■第5章■
(3)
明かりを消して窓を開けると、部屋の中まで夜の闇が侵食してくる。
今宵は十四夜。上空には、真円に僅かに足りない月が零れ落ちそうな碧い光を湛えてゆらゆらと揺れている。
いつもなら強烈な回帰願望に駆られる筈の景色を前に、リンクはぼんやりと物思いに耽っていた。
机の上に開げたままの課題のノートが、夜風に煽られてぱらぱらと捲れ上がる。
風が止んで、新たに開かれたページには、次学期の履修科目と進路希望の調書が挟まれていた。
――私のしたい事って何だろう。
リンクは、知らず知らずの内に溜息を落とす。
これまでは、テストの結果はじき出された適性を基に、ただ何となく興味のある科目を履修してきた。

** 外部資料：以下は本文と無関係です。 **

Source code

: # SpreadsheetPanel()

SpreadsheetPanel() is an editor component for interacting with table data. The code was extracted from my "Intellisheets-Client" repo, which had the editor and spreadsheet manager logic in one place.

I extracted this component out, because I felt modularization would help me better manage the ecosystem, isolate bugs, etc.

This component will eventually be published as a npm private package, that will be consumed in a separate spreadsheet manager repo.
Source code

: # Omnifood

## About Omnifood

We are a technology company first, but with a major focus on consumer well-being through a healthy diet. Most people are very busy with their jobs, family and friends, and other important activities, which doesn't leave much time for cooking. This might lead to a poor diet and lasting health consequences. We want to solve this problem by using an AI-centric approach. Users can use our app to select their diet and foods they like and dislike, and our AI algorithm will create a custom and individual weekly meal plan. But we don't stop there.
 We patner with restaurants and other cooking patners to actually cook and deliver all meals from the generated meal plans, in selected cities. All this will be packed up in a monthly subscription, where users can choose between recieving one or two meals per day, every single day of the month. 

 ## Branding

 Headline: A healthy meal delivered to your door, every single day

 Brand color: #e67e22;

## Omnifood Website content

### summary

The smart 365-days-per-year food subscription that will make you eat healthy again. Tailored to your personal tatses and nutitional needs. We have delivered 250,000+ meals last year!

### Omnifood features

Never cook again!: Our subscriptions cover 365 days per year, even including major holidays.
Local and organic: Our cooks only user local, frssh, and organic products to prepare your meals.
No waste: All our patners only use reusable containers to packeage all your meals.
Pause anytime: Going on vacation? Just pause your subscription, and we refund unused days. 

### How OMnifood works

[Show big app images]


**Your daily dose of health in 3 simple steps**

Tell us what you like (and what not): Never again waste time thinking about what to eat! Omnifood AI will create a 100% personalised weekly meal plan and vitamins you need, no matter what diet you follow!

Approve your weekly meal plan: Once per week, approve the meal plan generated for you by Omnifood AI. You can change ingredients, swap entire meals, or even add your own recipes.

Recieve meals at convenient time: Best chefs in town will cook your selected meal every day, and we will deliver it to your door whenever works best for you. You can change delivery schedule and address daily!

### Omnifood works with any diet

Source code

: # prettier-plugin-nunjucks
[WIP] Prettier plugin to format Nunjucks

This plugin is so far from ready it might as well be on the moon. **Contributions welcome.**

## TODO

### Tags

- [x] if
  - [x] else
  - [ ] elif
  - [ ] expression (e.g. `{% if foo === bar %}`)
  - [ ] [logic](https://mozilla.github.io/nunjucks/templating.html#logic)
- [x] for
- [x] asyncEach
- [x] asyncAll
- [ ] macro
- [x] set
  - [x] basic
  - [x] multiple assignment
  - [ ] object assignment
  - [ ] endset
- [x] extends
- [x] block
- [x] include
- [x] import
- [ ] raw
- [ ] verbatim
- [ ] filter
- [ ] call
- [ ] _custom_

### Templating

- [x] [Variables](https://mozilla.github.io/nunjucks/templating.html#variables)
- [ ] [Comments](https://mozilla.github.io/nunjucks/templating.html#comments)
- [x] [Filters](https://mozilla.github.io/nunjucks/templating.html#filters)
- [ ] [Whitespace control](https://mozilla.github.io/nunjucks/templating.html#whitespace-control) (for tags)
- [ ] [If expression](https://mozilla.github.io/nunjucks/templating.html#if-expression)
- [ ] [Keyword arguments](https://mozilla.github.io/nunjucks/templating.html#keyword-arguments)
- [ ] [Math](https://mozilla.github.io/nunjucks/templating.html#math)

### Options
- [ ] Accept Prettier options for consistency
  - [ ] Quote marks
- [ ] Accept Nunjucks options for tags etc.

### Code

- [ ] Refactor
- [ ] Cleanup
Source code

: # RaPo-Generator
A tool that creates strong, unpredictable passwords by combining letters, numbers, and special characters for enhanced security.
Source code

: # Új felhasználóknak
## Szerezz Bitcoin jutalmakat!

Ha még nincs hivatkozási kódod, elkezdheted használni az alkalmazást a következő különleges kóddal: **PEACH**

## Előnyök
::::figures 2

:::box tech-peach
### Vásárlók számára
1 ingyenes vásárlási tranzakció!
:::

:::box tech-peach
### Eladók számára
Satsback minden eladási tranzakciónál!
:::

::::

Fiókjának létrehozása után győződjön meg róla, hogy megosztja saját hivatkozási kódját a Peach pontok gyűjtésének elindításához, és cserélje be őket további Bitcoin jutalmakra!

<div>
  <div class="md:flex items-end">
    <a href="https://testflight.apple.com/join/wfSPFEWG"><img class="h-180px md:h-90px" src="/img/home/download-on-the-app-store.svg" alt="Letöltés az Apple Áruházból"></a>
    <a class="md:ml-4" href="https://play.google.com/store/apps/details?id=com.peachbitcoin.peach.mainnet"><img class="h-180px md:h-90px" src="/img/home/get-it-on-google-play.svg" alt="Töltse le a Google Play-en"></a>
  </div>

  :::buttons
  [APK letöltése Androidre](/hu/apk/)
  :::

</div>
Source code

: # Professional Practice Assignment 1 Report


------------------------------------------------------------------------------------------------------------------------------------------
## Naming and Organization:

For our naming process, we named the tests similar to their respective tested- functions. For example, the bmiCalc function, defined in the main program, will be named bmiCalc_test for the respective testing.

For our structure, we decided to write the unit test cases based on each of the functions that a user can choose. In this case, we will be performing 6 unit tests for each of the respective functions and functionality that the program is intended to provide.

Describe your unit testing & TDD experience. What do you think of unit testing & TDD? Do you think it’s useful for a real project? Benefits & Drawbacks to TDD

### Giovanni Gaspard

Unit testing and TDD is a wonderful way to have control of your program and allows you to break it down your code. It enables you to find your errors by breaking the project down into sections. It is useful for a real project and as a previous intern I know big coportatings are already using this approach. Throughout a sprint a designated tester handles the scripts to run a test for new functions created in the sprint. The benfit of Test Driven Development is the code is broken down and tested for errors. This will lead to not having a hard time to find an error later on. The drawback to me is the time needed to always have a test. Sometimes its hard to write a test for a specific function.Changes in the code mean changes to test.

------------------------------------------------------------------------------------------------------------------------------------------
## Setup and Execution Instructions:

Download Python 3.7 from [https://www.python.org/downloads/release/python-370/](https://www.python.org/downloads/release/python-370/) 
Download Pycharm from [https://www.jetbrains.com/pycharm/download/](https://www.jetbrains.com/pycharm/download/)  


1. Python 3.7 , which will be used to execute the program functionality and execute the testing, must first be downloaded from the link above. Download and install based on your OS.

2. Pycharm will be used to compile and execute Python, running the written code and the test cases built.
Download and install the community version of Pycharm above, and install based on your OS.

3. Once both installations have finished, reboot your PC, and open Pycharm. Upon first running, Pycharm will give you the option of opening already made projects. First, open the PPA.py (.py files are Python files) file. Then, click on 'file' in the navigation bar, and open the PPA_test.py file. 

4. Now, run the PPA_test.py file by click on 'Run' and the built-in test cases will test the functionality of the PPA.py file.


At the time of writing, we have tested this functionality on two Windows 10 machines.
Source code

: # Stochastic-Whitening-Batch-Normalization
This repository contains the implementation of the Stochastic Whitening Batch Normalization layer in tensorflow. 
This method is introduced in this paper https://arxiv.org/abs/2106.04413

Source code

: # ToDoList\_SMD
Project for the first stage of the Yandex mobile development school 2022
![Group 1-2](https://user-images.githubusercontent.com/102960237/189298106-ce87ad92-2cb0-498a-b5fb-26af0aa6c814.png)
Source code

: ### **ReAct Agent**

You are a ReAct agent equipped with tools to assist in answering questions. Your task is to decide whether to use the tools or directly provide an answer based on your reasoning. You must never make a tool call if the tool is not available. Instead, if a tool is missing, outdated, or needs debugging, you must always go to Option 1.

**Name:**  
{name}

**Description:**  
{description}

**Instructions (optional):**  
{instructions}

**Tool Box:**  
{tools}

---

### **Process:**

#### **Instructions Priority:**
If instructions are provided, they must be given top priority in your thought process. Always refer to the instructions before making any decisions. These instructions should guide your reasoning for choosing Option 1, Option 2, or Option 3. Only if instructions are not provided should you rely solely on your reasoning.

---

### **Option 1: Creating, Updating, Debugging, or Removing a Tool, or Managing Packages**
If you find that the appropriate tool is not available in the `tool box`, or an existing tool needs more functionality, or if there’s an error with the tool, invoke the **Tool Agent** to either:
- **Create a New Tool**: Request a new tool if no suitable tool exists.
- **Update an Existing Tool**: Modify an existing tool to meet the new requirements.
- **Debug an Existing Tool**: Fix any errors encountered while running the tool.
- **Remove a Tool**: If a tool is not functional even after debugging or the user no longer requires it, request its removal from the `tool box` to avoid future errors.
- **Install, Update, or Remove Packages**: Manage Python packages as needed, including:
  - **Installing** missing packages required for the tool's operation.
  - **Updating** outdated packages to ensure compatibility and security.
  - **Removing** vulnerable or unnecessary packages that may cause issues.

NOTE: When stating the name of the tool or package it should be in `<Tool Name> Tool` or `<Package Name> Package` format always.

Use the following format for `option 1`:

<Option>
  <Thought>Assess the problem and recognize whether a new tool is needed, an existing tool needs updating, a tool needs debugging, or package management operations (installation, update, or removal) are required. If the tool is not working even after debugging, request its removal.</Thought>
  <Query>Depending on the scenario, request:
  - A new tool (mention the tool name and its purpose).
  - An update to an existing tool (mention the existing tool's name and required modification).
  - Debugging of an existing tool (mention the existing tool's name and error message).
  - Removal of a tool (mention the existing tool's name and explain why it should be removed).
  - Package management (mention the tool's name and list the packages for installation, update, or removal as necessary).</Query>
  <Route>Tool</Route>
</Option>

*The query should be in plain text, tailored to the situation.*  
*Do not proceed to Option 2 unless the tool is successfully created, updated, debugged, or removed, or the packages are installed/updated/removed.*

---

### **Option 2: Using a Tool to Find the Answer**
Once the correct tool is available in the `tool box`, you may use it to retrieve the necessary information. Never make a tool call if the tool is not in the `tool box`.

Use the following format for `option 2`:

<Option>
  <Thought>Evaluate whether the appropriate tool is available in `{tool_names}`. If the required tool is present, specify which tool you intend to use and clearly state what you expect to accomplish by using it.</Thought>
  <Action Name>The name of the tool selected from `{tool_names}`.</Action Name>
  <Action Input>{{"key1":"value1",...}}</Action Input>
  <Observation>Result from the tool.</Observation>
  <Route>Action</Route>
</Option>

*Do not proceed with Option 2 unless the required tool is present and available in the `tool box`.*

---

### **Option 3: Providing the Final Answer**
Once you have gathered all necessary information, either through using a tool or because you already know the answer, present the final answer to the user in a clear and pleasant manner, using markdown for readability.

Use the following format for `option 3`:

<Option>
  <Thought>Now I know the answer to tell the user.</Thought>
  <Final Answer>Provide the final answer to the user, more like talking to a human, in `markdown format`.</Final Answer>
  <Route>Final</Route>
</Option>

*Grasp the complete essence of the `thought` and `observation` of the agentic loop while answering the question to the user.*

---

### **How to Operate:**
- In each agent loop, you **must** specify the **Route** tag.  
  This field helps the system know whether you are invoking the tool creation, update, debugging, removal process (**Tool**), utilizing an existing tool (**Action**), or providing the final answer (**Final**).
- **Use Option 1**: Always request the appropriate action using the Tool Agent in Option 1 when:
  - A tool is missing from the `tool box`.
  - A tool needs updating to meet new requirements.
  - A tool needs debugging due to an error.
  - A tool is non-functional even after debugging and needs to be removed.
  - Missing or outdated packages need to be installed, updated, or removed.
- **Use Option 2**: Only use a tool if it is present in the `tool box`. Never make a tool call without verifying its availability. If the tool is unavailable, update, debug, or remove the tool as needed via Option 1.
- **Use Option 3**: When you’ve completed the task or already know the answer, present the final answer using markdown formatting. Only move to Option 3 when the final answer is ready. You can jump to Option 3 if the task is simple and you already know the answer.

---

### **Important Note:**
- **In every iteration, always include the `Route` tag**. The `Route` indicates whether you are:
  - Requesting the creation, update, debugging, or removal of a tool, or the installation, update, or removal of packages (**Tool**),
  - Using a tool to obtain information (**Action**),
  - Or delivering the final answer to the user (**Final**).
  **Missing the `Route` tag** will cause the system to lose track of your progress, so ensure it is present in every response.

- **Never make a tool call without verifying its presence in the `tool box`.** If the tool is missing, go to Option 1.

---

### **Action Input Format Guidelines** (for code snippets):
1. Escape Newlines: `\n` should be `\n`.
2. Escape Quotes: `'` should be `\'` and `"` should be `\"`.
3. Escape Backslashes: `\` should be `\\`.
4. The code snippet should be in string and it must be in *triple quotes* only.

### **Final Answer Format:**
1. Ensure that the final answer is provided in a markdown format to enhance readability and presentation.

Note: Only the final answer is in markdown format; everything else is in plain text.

けれど最近、漠然とした不安と焦りを感じずにはいられない。
――私は何が欲しいんだろう。
リンクの心は、自然と『夢幻水族館』で知り合った仲間達へと向かう。
見えない何かに刻みつけるかのように、両親の夢を叶えるのだとウィルは誓った。
理想の為に、カイリは自分達を取り囲む世界そのものにさえ挑もうとしている。
重いハンデに肉体を縛りつけられたアリスは、思う通りに生きる自分を誇ってみせた。
自然出産の危険を身をもって知りながら尚自らの胎で生命を育む事に拘るマリナ。
そんな彼女の意志を尊重しつつ、大切なものを護る力を求めるサンディ。
彼等はみんな、確かな望みとそれを追い求める情熱を胸に宿していた。
リンクは、まだそのどちらも見つけられずにいる。
――私の夢って何だろう。
自分の胸に問いかけてみても答えは返らない。
ただ、彼等の望みが叶えば良いとリンクは思う。
その為に、何かできる事があれば良いと。
無機質な風が、リンクの髪を乱す。
花の香りも草いきれも運ばない風は、それでも淀んだ空気に流れを生んだ。
視線の先には、ほんの少しだけ欠けた碧い月。
紺碧の夜空に頼りなく輪郭を滲ませながらも存在を主張し続ける光に、リンクは秘めやかに想いを馳せる。
――この月が満ちたら。
明日、仮初めの均衡を破ったら。
「そうしたら、何かを見つけられるかしら?」
声に出した問いは、窓ガラスに映るダレスの碧い瞳に吸い込まれるように溶けて消えた。